Scientists are hard at work developing real-world "invisibility cloaks" thanks to a special class of exotic manmade "metamaterials." Now a team of French scientists has suggested in a recent preprint on the physics arXiv that certain ancient Roman structures, like the famous Roman Colosseum, have very similar structural patterns, which may have protected them from damage from earthquakes over the millennia.

Falling within the broader class of photonic band gap materials, a "metamaterial" is technically defined as any material whose microscopic structure can bend light in ways it doesn't normally bend. That property is called an index of refraction, i.e., the ratio between the speed of light in a vacuum and how fast the top of the light wave travels. Natural materials have a positive index of refraction; certain manmade metamaterials—first synthesized in the lab in 2000—have a negative index of refraction, meaning they interact with light in such a way as to bend light around even very sharp angles.

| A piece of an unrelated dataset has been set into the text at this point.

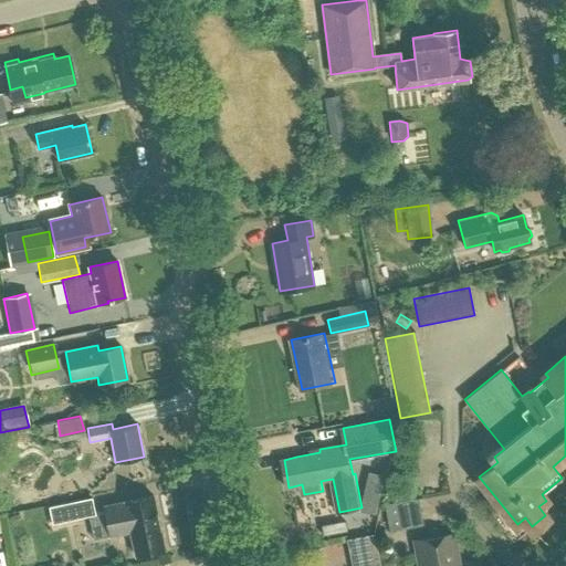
[(363,500),(378,503),(384,475),(369,472),(363,500)]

That's what makes metamaterials so ideal for cloaking applications—any "invisibility cloak" must be able to bend electromagnetic waves around whatever it's supposed to be cloaking. (They are also ideal for making so-called "super lenses" capable of seeing objects at much smaller scales than is possible with natural materials, because they have significantly lower diffraction limits.) Most metamaterials consist of a highly conductive metal like gold or copper, organized in specific shapes and arranged in carefully layered periodic lattice structures. When light passes through the material, it bends around the cloaked object, rendering it "invisible." You can see anything directly behind it but never perceive the object itself.